PS – Quem quiser ler mais sobre a obra de Christensen, vai aqui o link do catálogo da Mostra Carlos Hugo Christensen – organizada pela Heco Produções – em que escrevi um dos ensaios introdutórios, ao lado do pesquisador argentino Mario Gallina. Além destes, outros textos de Carlos Primati, Gabriel Carneiro, Marcelo Miranda e depoimentos de Afranio Vital, Martin Maisonave e Roberto Farias. 

5 comentários:

Ademar Amancio disse...

Sempre quis ver esse filme,vou procurar vê-lo.

Andrea Ormond disse...

Veja sim, Ademar. Um clássico poderoso.

Ricardo Montero disse...

Não conheço o filme, e o conto acabei de lê-lo.
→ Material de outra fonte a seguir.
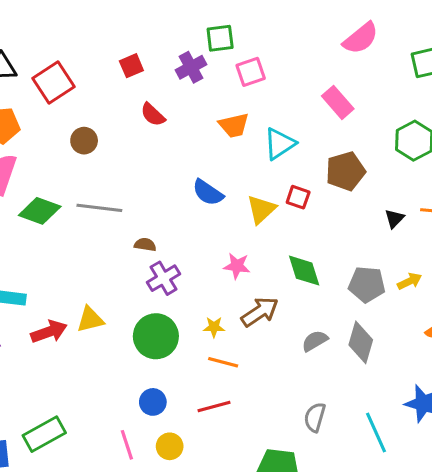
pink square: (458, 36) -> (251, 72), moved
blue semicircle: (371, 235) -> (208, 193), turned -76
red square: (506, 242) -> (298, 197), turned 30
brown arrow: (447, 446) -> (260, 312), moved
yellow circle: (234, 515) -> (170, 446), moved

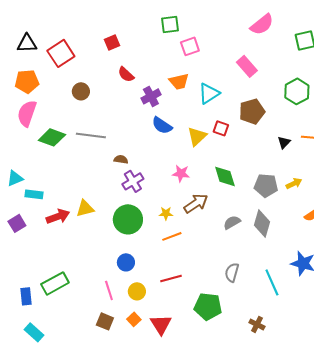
purple cross: (191, 67) -> (151, 96), moved
orange line: (223, 362) -> (172, 236), turned -36
red line: (214, 407) -> (171, 278), moved

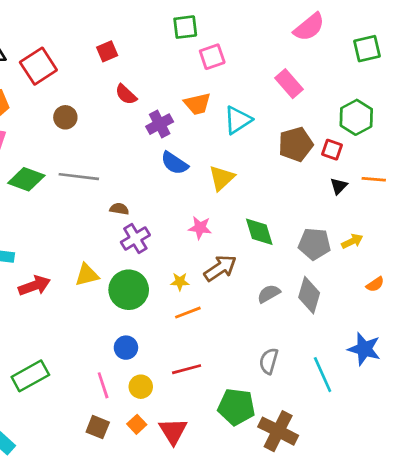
red square: (221, 128) -> (332, 150), moved
yellow triangle: (85, 208) -> (87, 275), moved
brown cross: (257, 324) -> (278, 431), moved, size x1.8

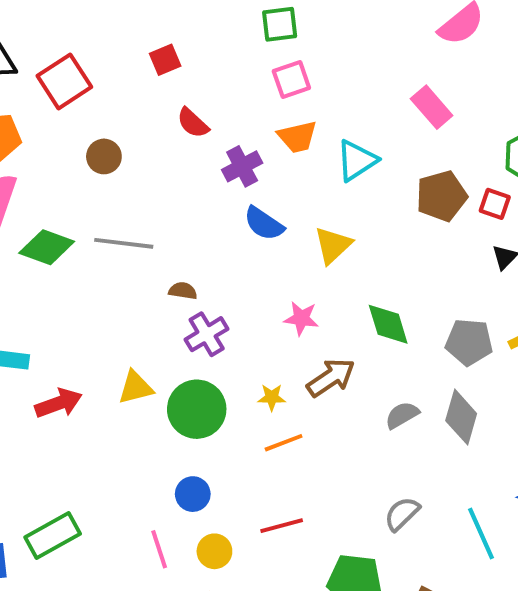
pink square: (212, 57) -> (291, 80), moved
gray semicircle: (269, 361) -> (402, 514), turned 30

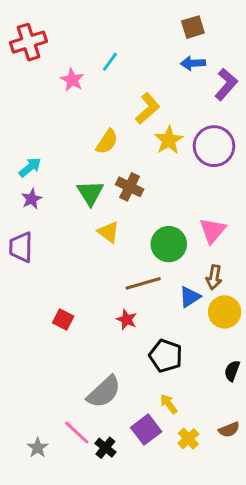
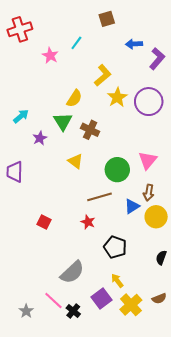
brown square: (193, 27) -> (107, 19), moved
green triangle: (90, 193) -> (63, 121), moved
purple star: (32, 199) -> (40, 138), moved
yellow cross: (188, 439) -> (131, 305), size x1.5

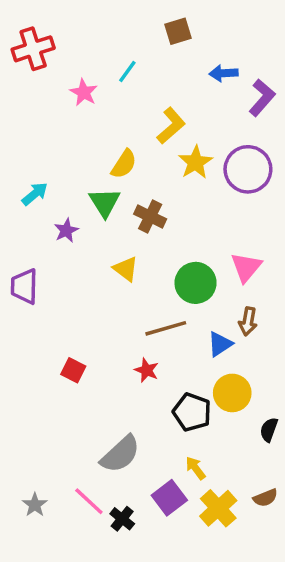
yellow circle: (156, 217) -> (232, 393), moved
gray star: (26, 311) -> (35, 505), moved

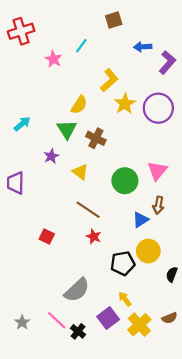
purple star: (66, 230) -> (51, 156), moved
brown line: (166, 328) -> (88, 210), moved, turned 50
black pentagon: (192, 412) -> (123, 263), turned -30

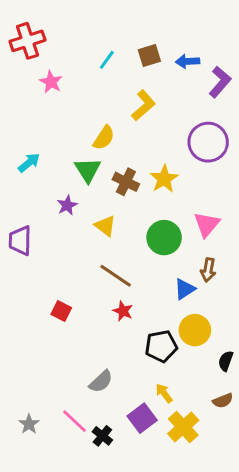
brown square: (114, 20) -> (149, 56), moved
pink star: (53, 59) -> (51, 82), moved
yellow star: (125, 104) -> (164, 179), moved
gray semicircle: (77, 290) -> (101, 381), size x0.7
brown semicircle: (170, 318) -> (223, 401), moved

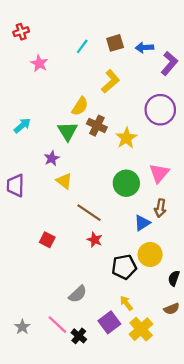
red cross: (28, 41) -> (21, 32), size x0.6
brown cross: (126, 182) -> (97, 126), moved
yellow triangle: (105, 226) -> (64, 181), moved

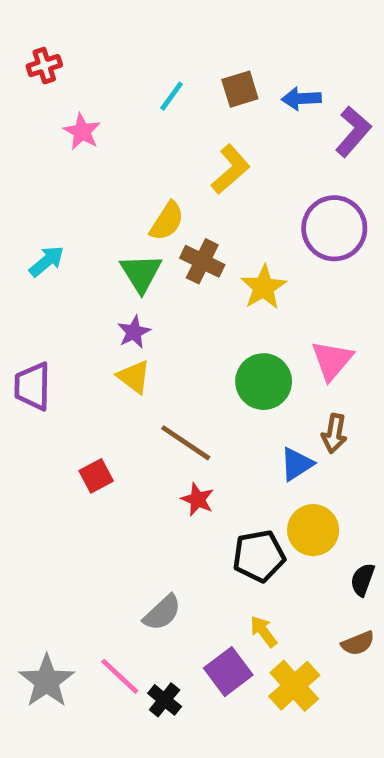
purple star: (52, 158) -> (134, 332), moved
red square: (47, 240) -> (96, 476), moved, turned 35
gray star: (22, 327) -> (47, 681), size x1.6

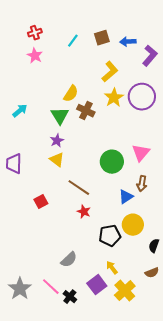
red cross: (44, 66) -> (35, 33), moved
yellow L-shape: (231, 169) -> (110, 72), moved
yellow star: (264, 287) -> (114, 98), moved

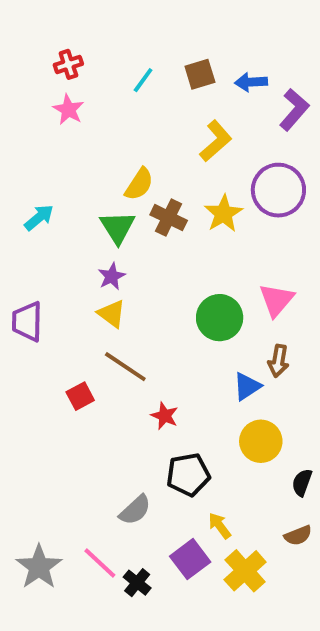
yellow star: (114, 98) -> (223, 214), moved
brown line: (79, 188) -> (125, 367), moved
black pentagon: (110, 236) -> (188, 475), moved

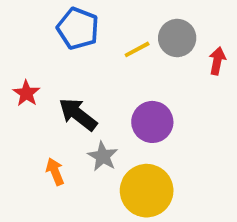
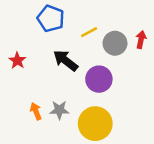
gray circle: (177, 38) -> (115, 43), moved
black arrow: (78, 114) -> (66, 61), moved
gray star: (103, 156) -> (59, 110), moved, turned -30

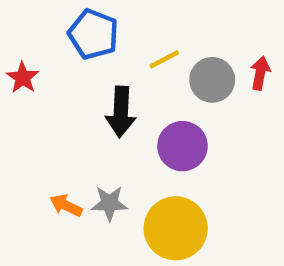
red star: (17, 61) -> (23, 78), moved
black arrow: (66, 61) -> (121, 112), turned -125
orange arrow: (36, 111) -> (66, 205), turned -42

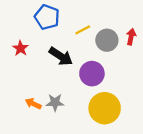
red star: (23, 78) -> (20, 48), moved
black arrow: (121, 112) -> (61, 56), turned -60
yellow circle: (176, 228) -> (105, 108), moved

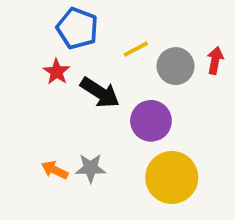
red star: (20, 48) -> (57, 72), moved

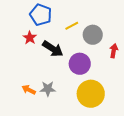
red arrow: (215, 60) -> (114, 51), moved

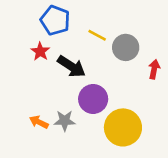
yellow line: (72, 26) -> (97, 35), turned 56
purple circle: (80, 64) -> (93, 99), moved

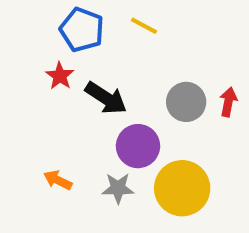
yellow line: (97, 35) -> (144, 26), moved
gray circle: (126, 47) -> (186, 102), moved
gray star: (65, 121) -> (118, 188), moved

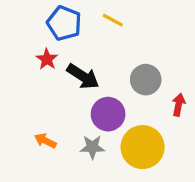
red arrow: (228, 102) -> (179, 105), moved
Borges era mesmo fantástico: que história densa, em tão poucas linhas! Imagino o filme, deve ser ótimo também.

Sergio Marcio disse...

Muito bom! Eu lembro que este foi o segundo filme que eu vi na minha vida, ainda pré-adolescente (tirando os filmes dos Trapalhões, claro). Lembro que gostei, mas vou "revisitá-lo" agora. Além disso, lendo o post fiquei com vontade de conhecer o restante da filmografia do Christensen. Farei isso o antes possível!

Andrea Ormond disse...

Ricardo e Sergio, tem muita coisa do Christensen no Youtube! É só apreciar.